■ TASK BRIEF: Word for word, restate the entries that follow.

^^^^

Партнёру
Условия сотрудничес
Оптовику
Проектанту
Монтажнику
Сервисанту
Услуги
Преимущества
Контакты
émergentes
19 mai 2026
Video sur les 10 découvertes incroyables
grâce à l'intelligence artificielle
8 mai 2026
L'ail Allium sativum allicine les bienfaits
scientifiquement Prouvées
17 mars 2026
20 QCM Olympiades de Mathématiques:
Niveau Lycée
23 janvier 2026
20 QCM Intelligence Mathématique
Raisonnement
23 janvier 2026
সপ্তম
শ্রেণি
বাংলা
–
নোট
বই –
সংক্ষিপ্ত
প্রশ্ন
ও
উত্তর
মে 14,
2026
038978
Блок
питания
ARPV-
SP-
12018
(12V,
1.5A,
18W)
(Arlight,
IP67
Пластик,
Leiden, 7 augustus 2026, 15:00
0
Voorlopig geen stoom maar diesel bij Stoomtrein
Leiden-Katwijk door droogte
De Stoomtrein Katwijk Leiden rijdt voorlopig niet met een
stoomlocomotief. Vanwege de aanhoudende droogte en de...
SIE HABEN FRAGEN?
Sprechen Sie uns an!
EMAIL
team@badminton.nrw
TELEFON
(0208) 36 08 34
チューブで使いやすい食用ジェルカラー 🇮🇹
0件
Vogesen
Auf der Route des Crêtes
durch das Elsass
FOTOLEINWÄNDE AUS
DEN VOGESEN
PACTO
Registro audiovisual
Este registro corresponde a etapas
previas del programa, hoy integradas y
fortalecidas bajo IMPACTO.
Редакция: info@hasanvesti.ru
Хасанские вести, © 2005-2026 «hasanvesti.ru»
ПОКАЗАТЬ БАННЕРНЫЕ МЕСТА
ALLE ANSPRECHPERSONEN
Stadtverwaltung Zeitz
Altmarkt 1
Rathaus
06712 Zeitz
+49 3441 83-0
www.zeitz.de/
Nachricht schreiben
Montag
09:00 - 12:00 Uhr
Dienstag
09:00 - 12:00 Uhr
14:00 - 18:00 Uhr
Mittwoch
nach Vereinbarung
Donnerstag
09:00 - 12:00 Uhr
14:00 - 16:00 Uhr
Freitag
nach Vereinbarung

^^^^

■ YOUR RESPONSE:
Партнёру
Условия сотрудничес
Оптовику
Проектанту
Монтажнику
Сервисанту
Услуги
Преимущества
Контакты
émergentes
19 mai 2026
Video sur les 10 découvertes incroyables
grâce à l'intelligence artificielle
8 mai 2026
L'ail Allium sativum allicine les bienfaits
scientifiquement Prouvées
17 mars 2026
20 QCM Olympiades de Mathématiques:
Niveau Lycée
23 janvier 2026
20 QCM Intelligence Mathématique
Raisonnement
23 janvier 2026
সপ্তম
শ্রেণি
বাংলা
–
নোট
বই –
সংক্ষিপ্ত
প্রশ্ন
ও
উত্তর
মে 14,
2026
038978
Блок
питания
ARPV-
SP-
12018
(12V,
1.5A,
18W)
(Arlight,
IP67
Пластик,
Leiden, 7 augustus 2026, 15:00
0
Voorlopig geen stoom maar diesel bij Stoomtrein
Leiden-Katwijk door droogte
De Stoomtrein Katwijk Leiden rijdt voorlopig niet met een
stoomlocomotief. Vanwege de aanhoudende droogte en de...
SIE HABEN FRAGEN?
Sprechen Sie uns an!
EMAIL
team@badminton.nrw
TELEFON
(0208) 36 08 34
チューブで使いやすい食用ジェルカラー 🇮🇹
0件
Vogesen
Auf der Route des Crêtes
durch das Elsass
FOTOLEINWÄNDE AUS
DEN VOGESEN
PACTO
Registro audiovisual
Este registro corresponde a etapas
previas del programa, hoy integradas y
fortalecidas bajo IMPACTO.
Редакция: info@hasanvesti.ru
Хасанские вести, © 2005-2026 «hasanvesti.ru»
ПОКАЗАТЬ БАННЕРНЫЕ МЕСТА
ALLE ANSPRECHPERSONEN
Stadtverwaltung Zeitz
Altmarkt 1
Rathaus
06712 Zeitz
+49 3441 83-0
www.zeitz.de/
Nachricht schreiben
Montag
09:00 - 12:00 Uhr
Dienstag
09:00 - 12:00 Uhr
14:00 - 18:00 Uhr
Mittwoch
nach Vereinbarung
Donnerstag
09:00 - 12:00 Uhr
14:00 - 16:00 Uhr
Freitag
nach Vereinbarung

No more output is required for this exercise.